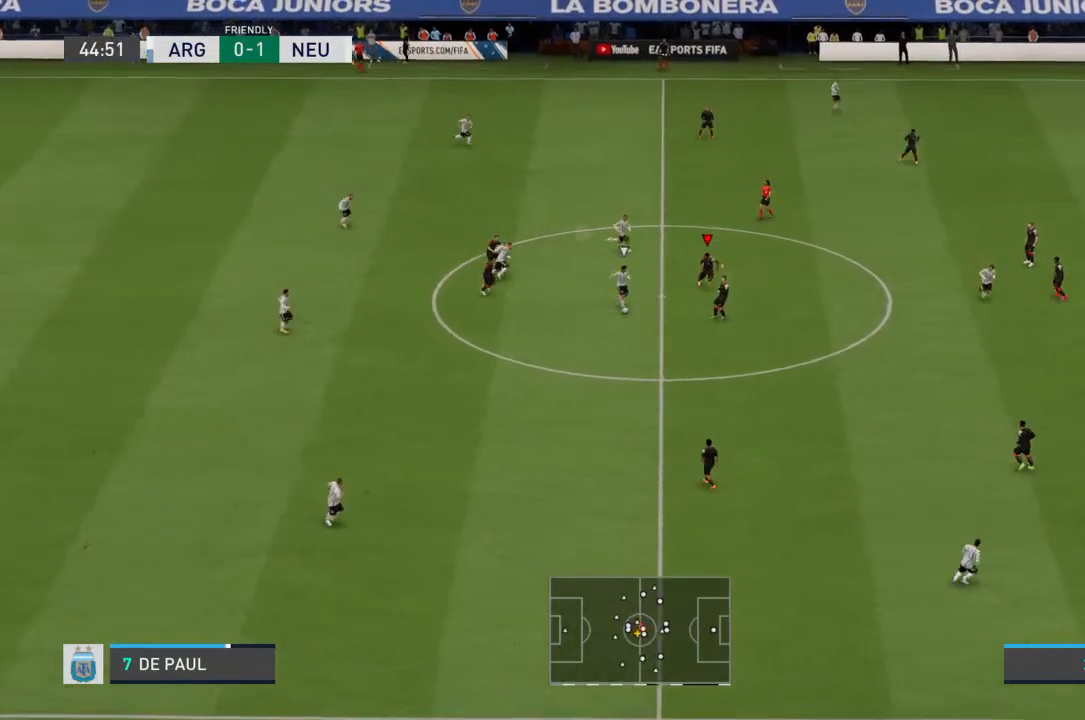
{"buttons": ["R2"], "left_stick": "down", "right_stick": "center", "events": []}
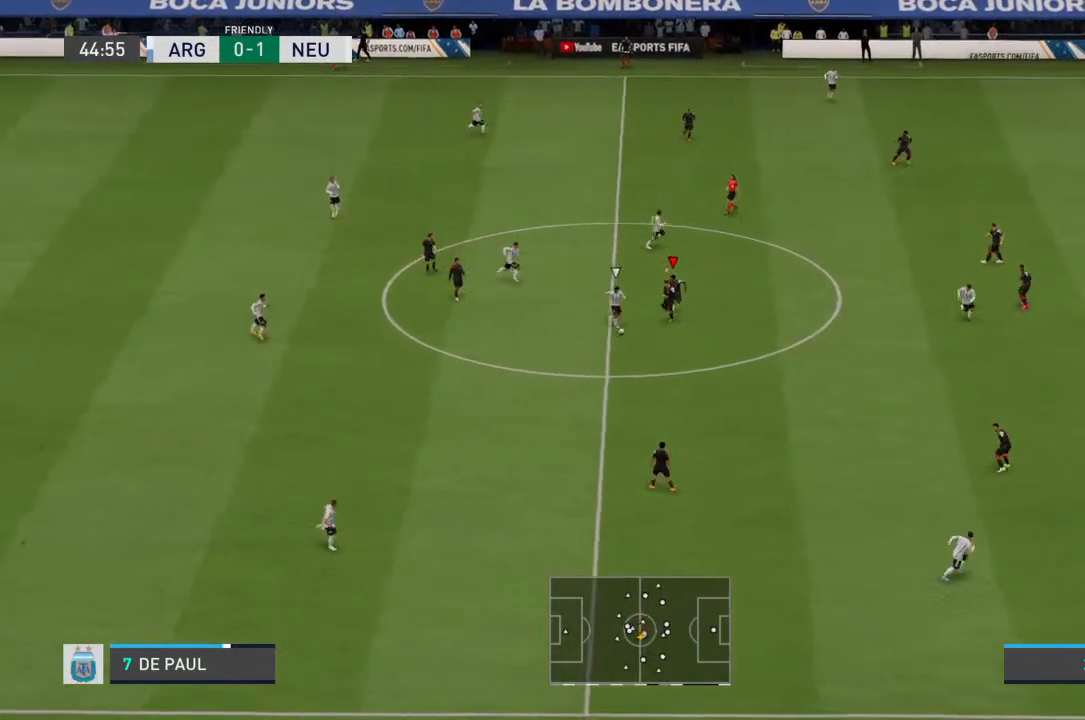
{"buttons": ["R2"], "left_stick": "down", "right_stick": "center", "events": []}
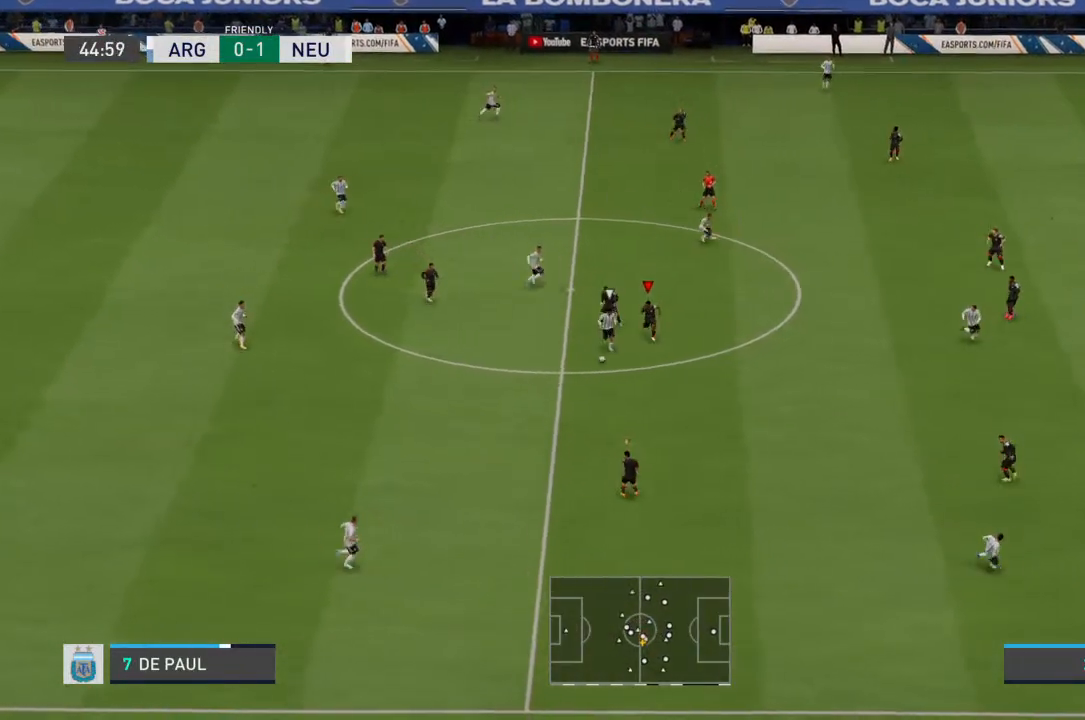
{"buttons": ["R2"], "left_stick": "down", "right_stick": "center", "events": []}
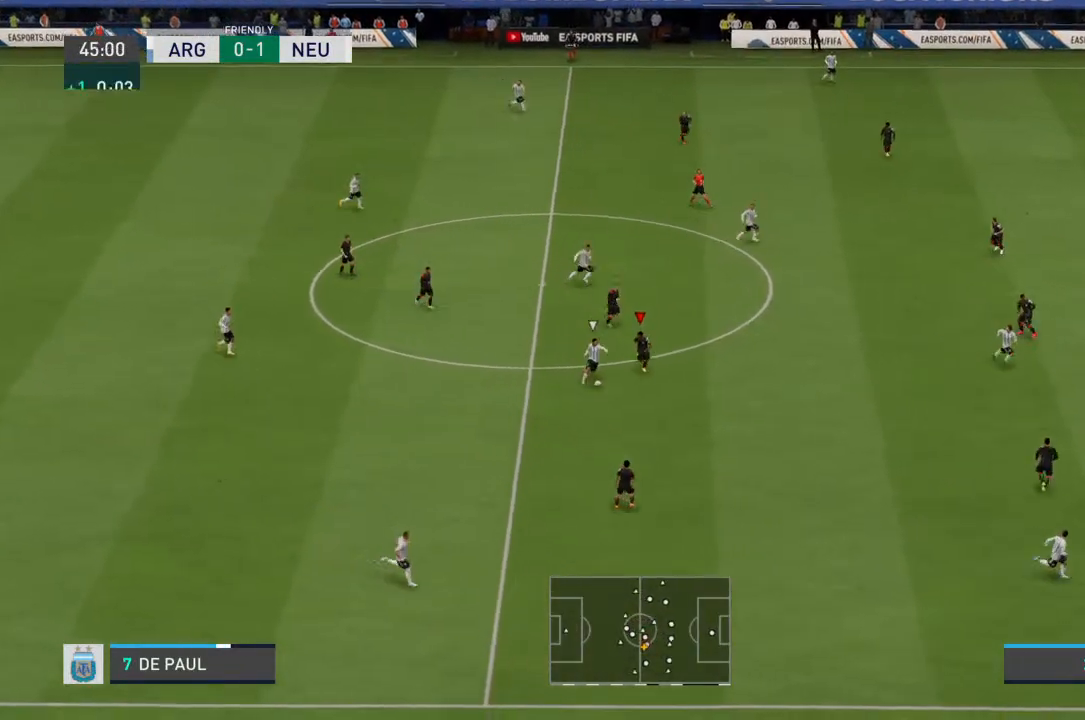
{"buttons": ["R2"], "left_stick": "down", "right_stick": "center", "events": []}
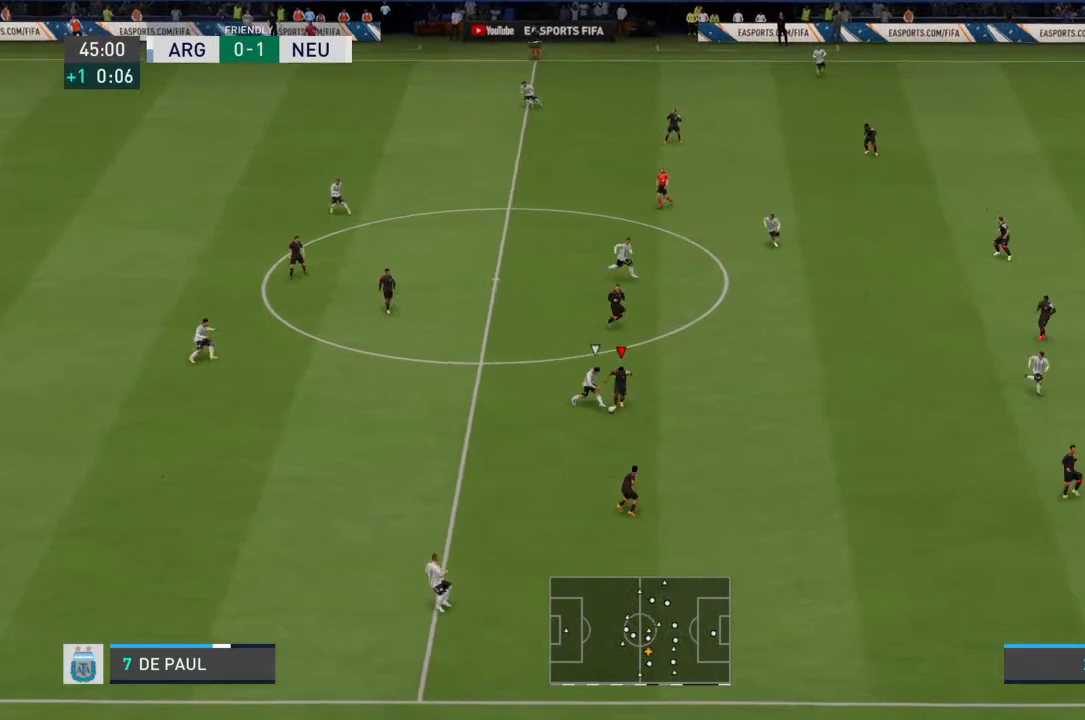
{"buttons": [], "left_stick": "down-left", "right_stick": "center", "events": [[233, "R2", "up"], [333, "left_stick", "down-left"]]}
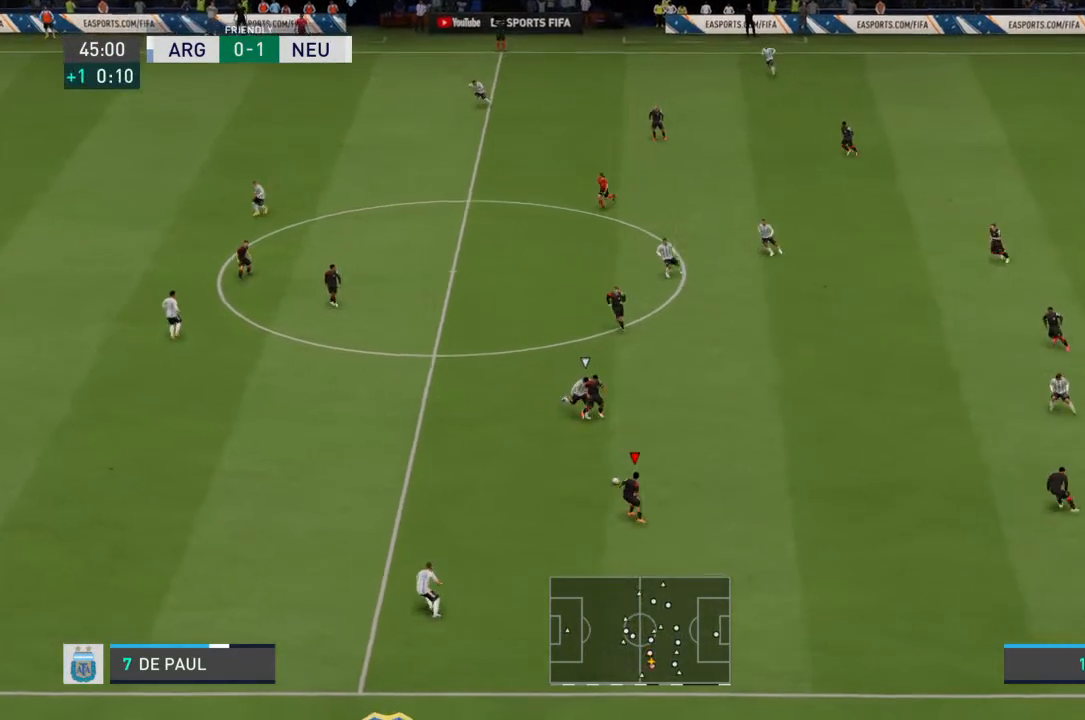
{"buttons": [], "left_stick": "left", "right_stick": "center", "events": [[167, "left_stick", "left"]]}
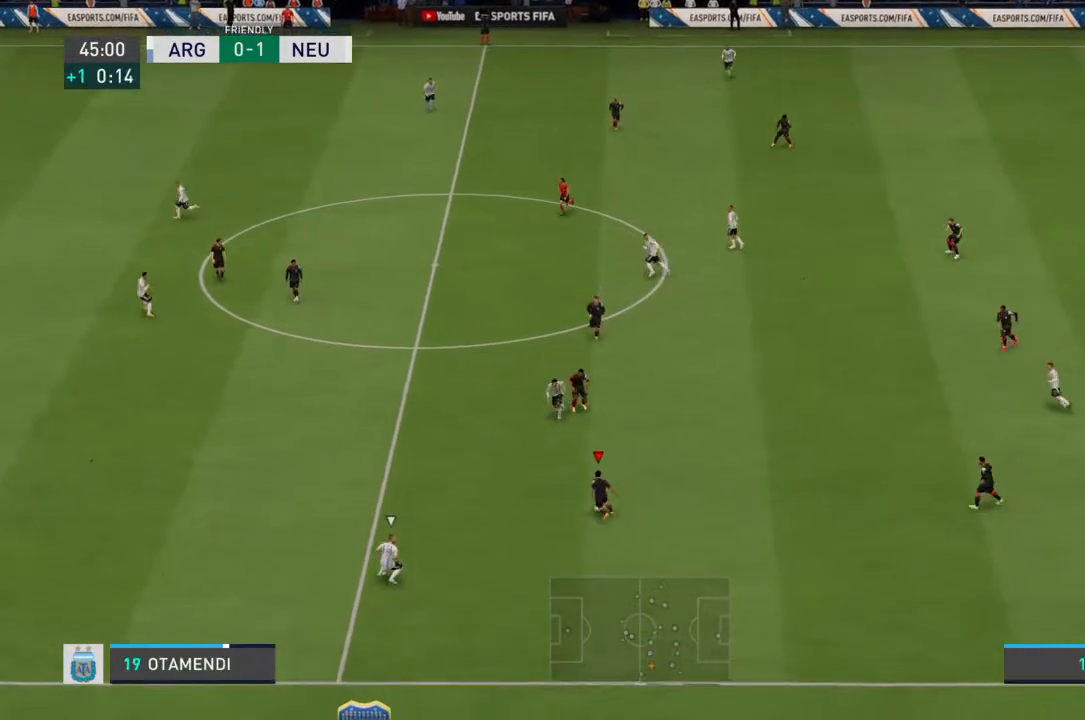
{"buttons": [], "left_stick": "left", "right_stick": "center", "events": []}
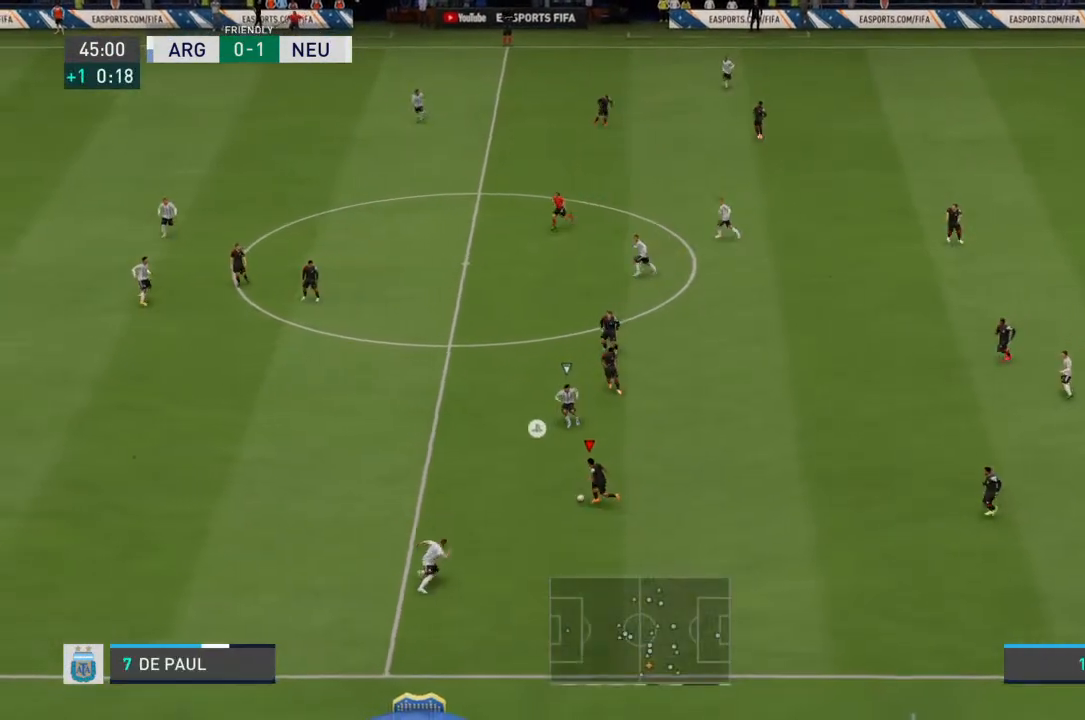
{"buttons": ["R2"], "left_stick": "left", "right_stick": "center", "events": [[367, "R2", "down"]]}
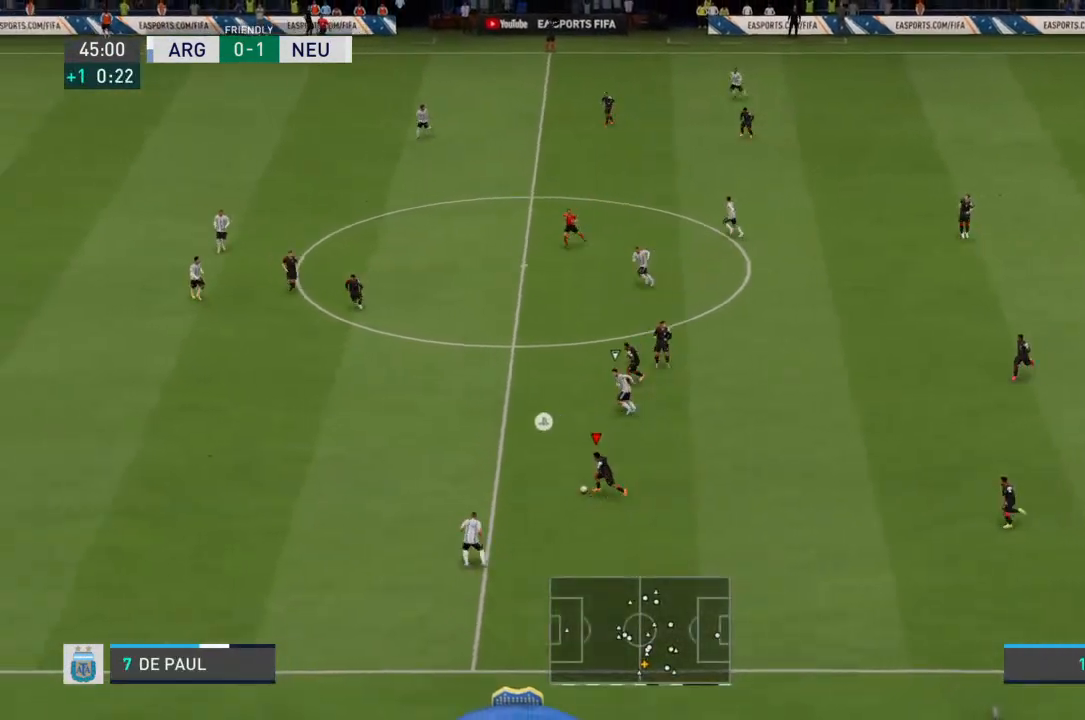
{"buttons": ["R2"], "left_stick": "left", "right_stick": "center", "events": []}
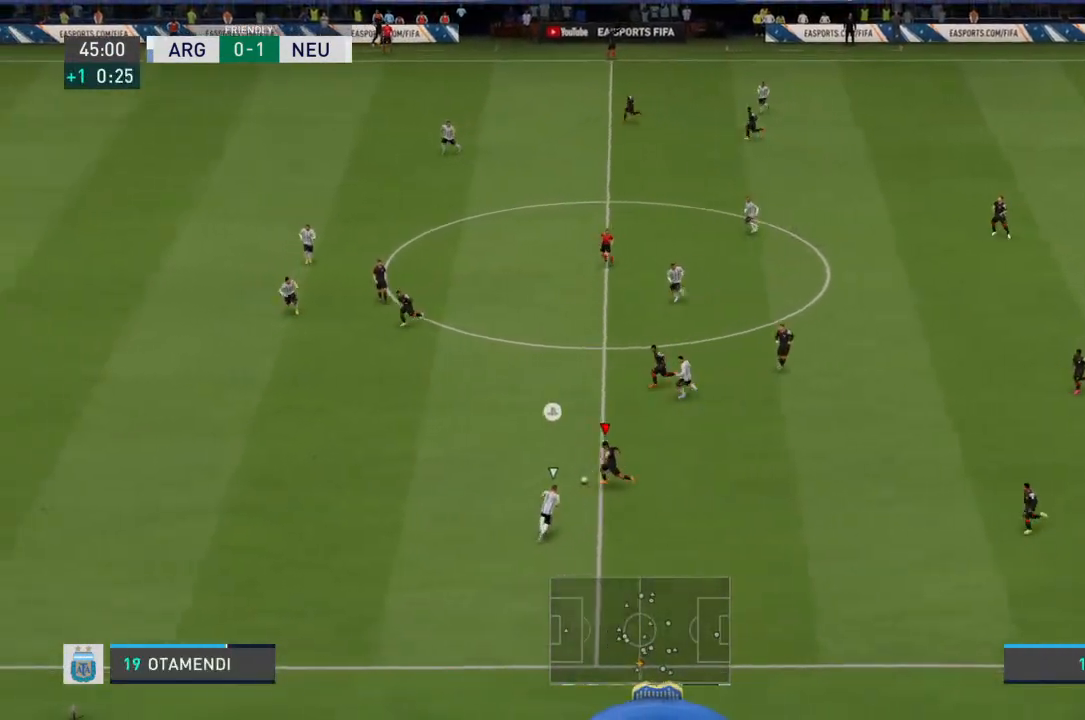
{"buttons": ["R2"], "left_stick": "left", "right_stick": "up-left", "events": [[167, "right_stick", "up-left"]]}
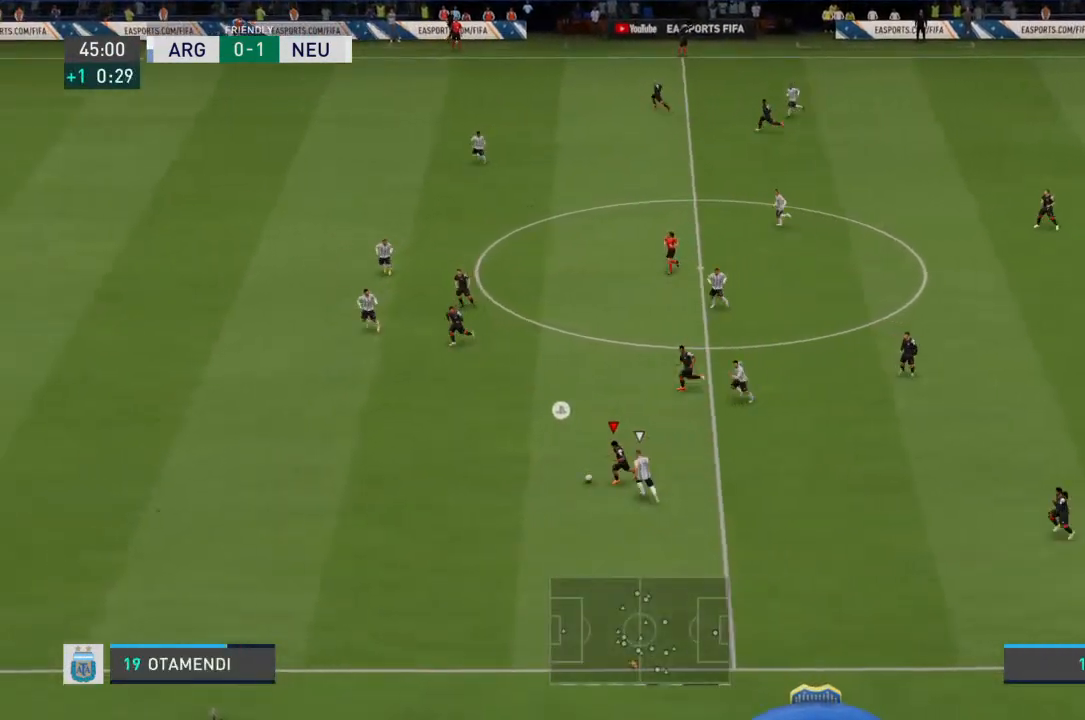
{"buttons": ["R2"], "left_stick": "left", "right_stick": "center", "events": [[100, "right_stick", "center"]]}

########################################

# [WHAT THIS TASK INVOLVES]
No pictures belong in the answer; copy all other parts of the listing exactly.

# [WRITTEN RESPONSE]
{"buttons": ["R2"], "left_stick": "down", "right_stick": "center", "events": []}
{"buttons": ["R2"], "left_stick": "down", "right_stick": "center", "events": []}
{"buttons": ["R2"], "left_stick": "down", "right_stick": "center", "events": []}
{"buttons": ["R2"], "left_stick": "down", "right_stick": "center", "events": []}
{"buttons": [], "left_stick": "down-left", "right_stick": "center", "events": [[233, "R2", "up"], [333, "left_stick", "down-left"]]}
{"buttons": [], "left_stick": "left", "right_stick": "center", "events": [[167, "left_stick", "left"]]}
{"buttons": [], "left_stick": "left", "right_stick": "center", "events": []}
{"buttons": ["R2"], "left_stick": "left", "right_stick": "center", "events": [[367, "R2", "down"]]}
{"buttons": ["R2"], "left_stick": "left", "right_stick": "center", "events": []}
{"buttons": ["R2"], "left_stick": "left", "right_stick": "up-left", "events": [[167, "right_stick", "up-left"]]}
{"buttons": ["R2"], "left_stick": "left", "right_stick": "center", "events": [[100, "right_stick", "center"]]}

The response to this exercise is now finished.